AUSTRALIAN COUNCIL FOR THE DEFENCE OF GOVERNMENT SCHOOLS

PRESS RELEASE 353

WHAT DO PARENTS PAY FOR

PUBLIC AND PRIVATE EDUCATION

RESPECTIVELY?

26 January 2010

The Friendly Society, Australian Scholarships Group, provides some interesting statistics through its Education Fund website.

A parent with a child commencing primary school in 2010 can expect to pay the following amounts in private contributions for a public, private and Catholic systemic education respectively:

Primary School Private Costs

Private ‘voluntary’ costs for public schools

Private costs for Private schools

Private costs for Catholic or other systemic schools

$36,956

$122,266

$52,944

Secondary School Private Costs

Private costs for Public Schools

Private costs for Private schools

Private costs for Catholic or other systemic schools

$36,427

$157,309

$81,964

These figures make a nonsense of the ideal of ‘free’ education in Australia. However, it should be noted that it is only in a public school that private contributions are ‘voluntary’ and the principle of ‘free education’ still exists. It is a pity that all Australian parents do not join together in common ground and demand a genuinely free education for all children regardless of their class, creed, colour or culture.

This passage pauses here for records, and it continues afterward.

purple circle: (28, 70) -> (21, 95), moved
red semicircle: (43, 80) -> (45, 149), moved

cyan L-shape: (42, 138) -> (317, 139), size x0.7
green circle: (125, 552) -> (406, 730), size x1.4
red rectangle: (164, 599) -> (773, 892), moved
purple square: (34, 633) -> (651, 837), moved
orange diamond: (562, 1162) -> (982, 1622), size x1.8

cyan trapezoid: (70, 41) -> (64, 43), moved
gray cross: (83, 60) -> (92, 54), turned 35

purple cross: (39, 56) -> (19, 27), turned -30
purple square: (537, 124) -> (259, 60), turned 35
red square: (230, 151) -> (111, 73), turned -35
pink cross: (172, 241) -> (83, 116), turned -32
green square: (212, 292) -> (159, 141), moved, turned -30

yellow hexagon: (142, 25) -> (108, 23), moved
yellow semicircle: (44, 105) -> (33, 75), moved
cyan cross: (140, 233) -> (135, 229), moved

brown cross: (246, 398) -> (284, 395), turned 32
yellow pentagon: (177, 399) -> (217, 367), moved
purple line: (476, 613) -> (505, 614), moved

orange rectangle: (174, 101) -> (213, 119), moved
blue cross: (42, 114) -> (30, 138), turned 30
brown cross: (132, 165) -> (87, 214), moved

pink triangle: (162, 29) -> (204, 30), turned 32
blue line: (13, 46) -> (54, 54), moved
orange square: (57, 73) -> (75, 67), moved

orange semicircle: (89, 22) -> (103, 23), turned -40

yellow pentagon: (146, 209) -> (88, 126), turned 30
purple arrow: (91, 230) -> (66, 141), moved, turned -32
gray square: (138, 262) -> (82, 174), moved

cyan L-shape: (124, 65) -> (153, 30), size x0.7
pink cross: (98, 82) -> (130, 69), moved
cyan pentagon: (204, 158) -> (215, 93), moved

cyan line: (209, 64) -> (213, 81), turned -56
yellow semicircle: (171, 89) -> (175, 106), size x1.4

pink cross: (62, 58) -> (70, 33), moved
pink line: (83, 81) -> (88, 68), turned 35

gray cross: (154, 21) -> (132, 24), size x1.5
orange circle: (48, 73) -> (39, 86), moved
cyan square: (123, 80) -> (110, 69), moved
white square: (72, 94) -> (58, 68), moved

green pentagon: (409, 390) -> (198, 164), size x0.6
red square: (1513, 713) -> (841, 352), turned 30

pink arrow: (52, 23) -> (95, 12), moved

Another Form of State Aid:

The Australian Scholarships Group ‘sells’ itself to private school parents as follows:

Why join?

Tax Effective - As the fund is designed specifically for education it fulfils the requirements of a 'scholarship plan' under the Income Tax Assessment Act (Tax Act). This allows the fund to receive concessional tax treatment, which in turn optimises your child's education benefits.

DOGS note that the concessional tax treatment for funds placed in the scholarship fund by parents and grandparents from the time of the birth of a child is yet another form of State Aid for wealthy private schools.

 Insecure Private School Parents Should Do Their Sums Again

Anthony Keane, the News Editor of the Hobart Mercury (January 25, 2010, p 23) told the following anecdote:

A reader once told me that instead of sending his boys to private school, he invested the savings – about $13,000 a year – into BHP shares. Thanks to the share price growth, his 19-year-old son was a millionaire paying his own way through university, while another son planned to buy a pub and hire private-school educated students as waiters and bar staff.

Insecure middle class parents and grandparents should not be taken in by the private school sales pitch. Australia would be better served if all parents made common cause for the education of all Australian children through the public system, - the only system which is open to all children.

 

 

DEFEND PUBLIC EDUCATION AND STOP STATE AID TO PRIVATE RELIGIOUS SCHOOLS.